Integrated circuit devices are commonly used to generate output signals which are supplied from an output terminal or pad to a load circuit on a connected printed circuit board. The high speed transmission of signals from an output pad of an IC chip to a load on a printed circuit board provides problems. Each time a signal is driven off the chip, the external load capacitance must be discharged or charged via the output driver circuitry and the inductance of the voltage supply lines. The inductance may be due to conventional features such as bond wires and lead frame. The capacitance which has to be driven by the driver circuitry may be formed from a mixture of printed circuit board track capacitance, load capacitance of the device on the printed circuit board and other integrated circuit input or output capacitance. When an integrated circuit device is connected to a load on a printed circuit board the ground and power supply lines on the integrated circuit chip as well as the output pad connected to the load circuit on the printed circuit board will each be connected to circuits including inductance and capacitance such that resonance occurs when transmitting output signals from the output pad. Oscillations in voltage caused in this way may cause temporary rise and fall in the voltage on the on chip ground and supply lines herein referred to as supply bounce. Such supply bounce has undesirable effects such as the injection of noise into sensitive analog circuits. The speed of switching of transistors in the output driver circuit will vary from chip to chip because of variations in the integrated circuit processing during manufacture and also due to variations in operating temperature. The supply bounce will be greatest if the particular chip has fast transistors whereas the signal propagation delay will be greatest if the chip has slow transistors.

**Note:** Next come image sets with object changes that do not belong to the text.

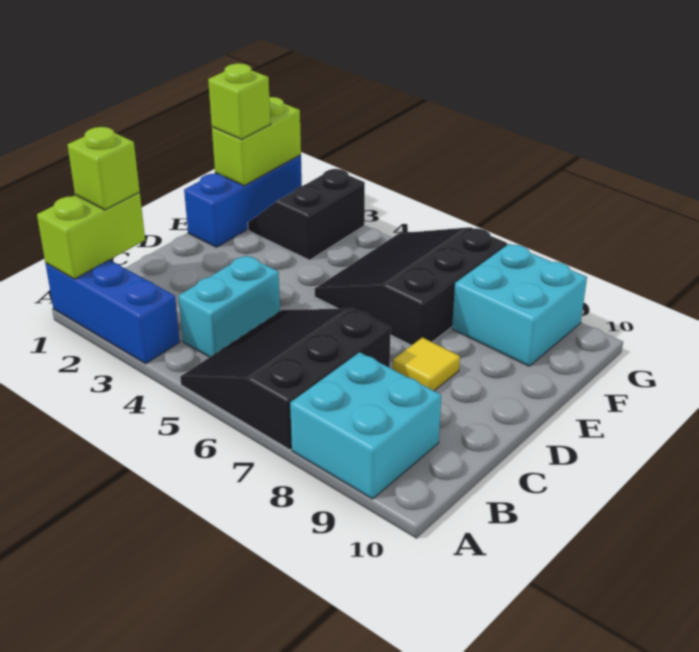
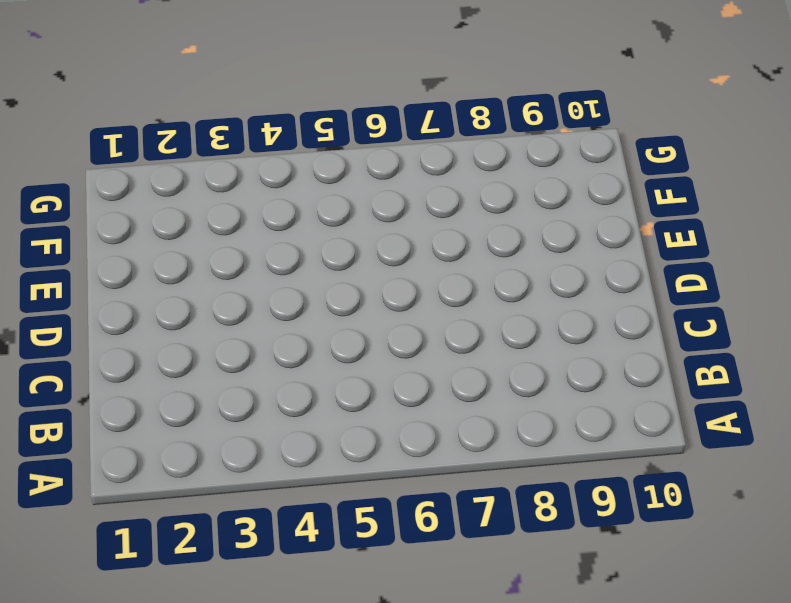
none -> blue brick A1:A3 level 1
none -> black slope A5:C7 level 1 top 7
none -> cyan brick A8:B9 level 1

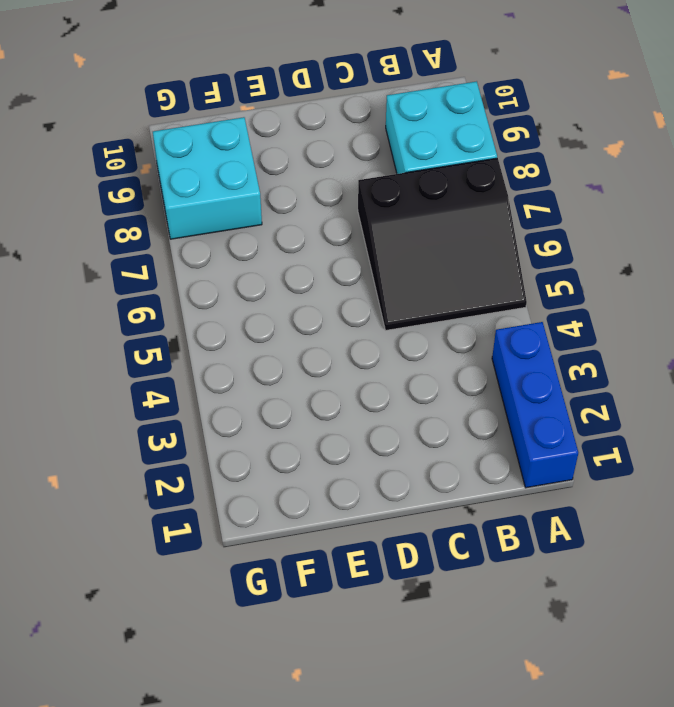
none -> cyan brick B4:C4 level 1
none -> yellow tile D8 level 1
none -> blue brick E1:G1 level 1

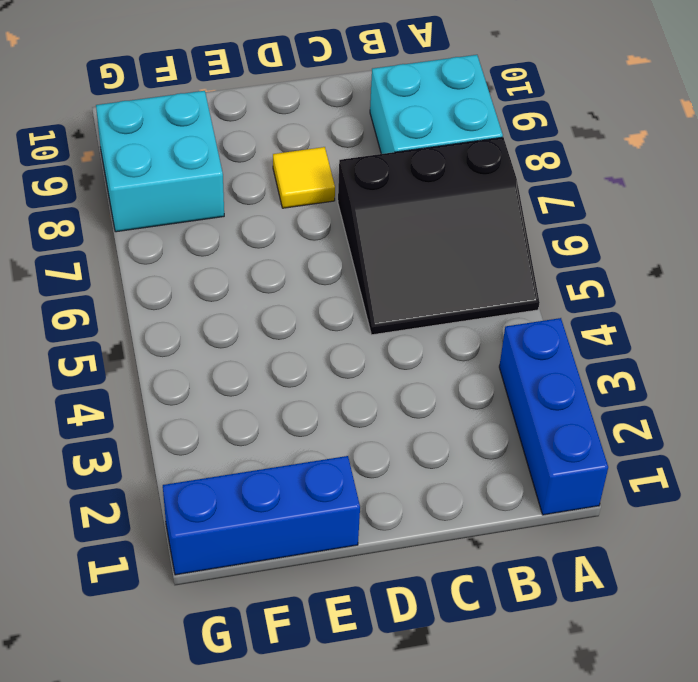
none -> cyan brick B4:C4 level 1
none -> black slope E5:G7 level 1 top 7
none -> black slope F2:G3 level 1 top 3

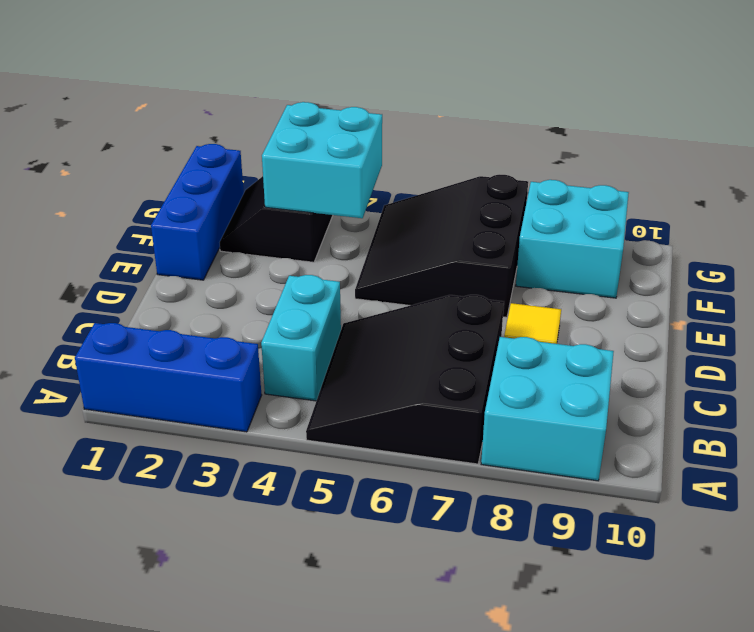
cyan brick F3:G4 level 2 -> none
none -> lime brick A1:B1 level 2
none -> lime brick F1:G1 level 2
none -> lime brick B1 level 3

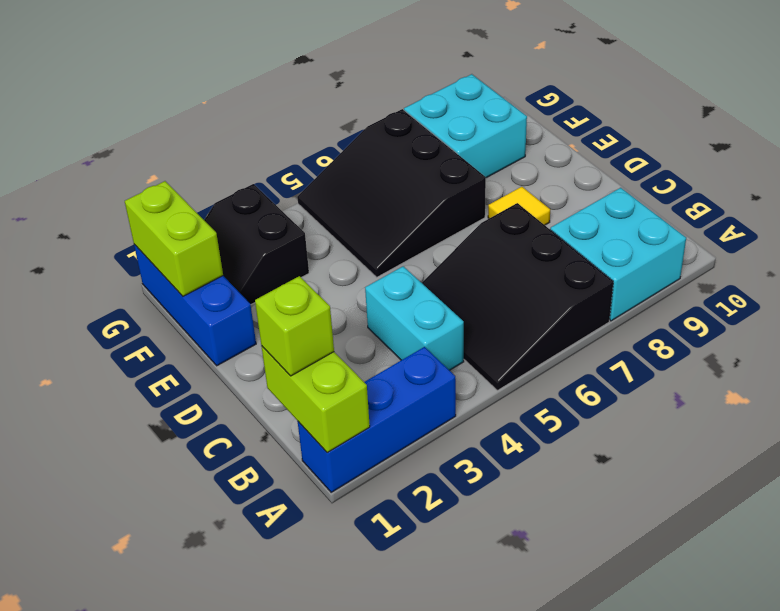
none -> lime brick F1 level 3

The design of output driver circuits is therefore a compromise between the speed of the output driver circuits and the acceptable level of on chip supply bounce.
The supply bounce is dependent on the rate of change of drain current in the transistors of the output driver circuits.
It is an object of the present invention to provide circuits and methods of controlling the rate of change of drain current in a switching transistor.
It is also an object of the present invention to provide a means of assessing the transconductance (that is rate of change of drain current with change in gate voltage) of a transistor.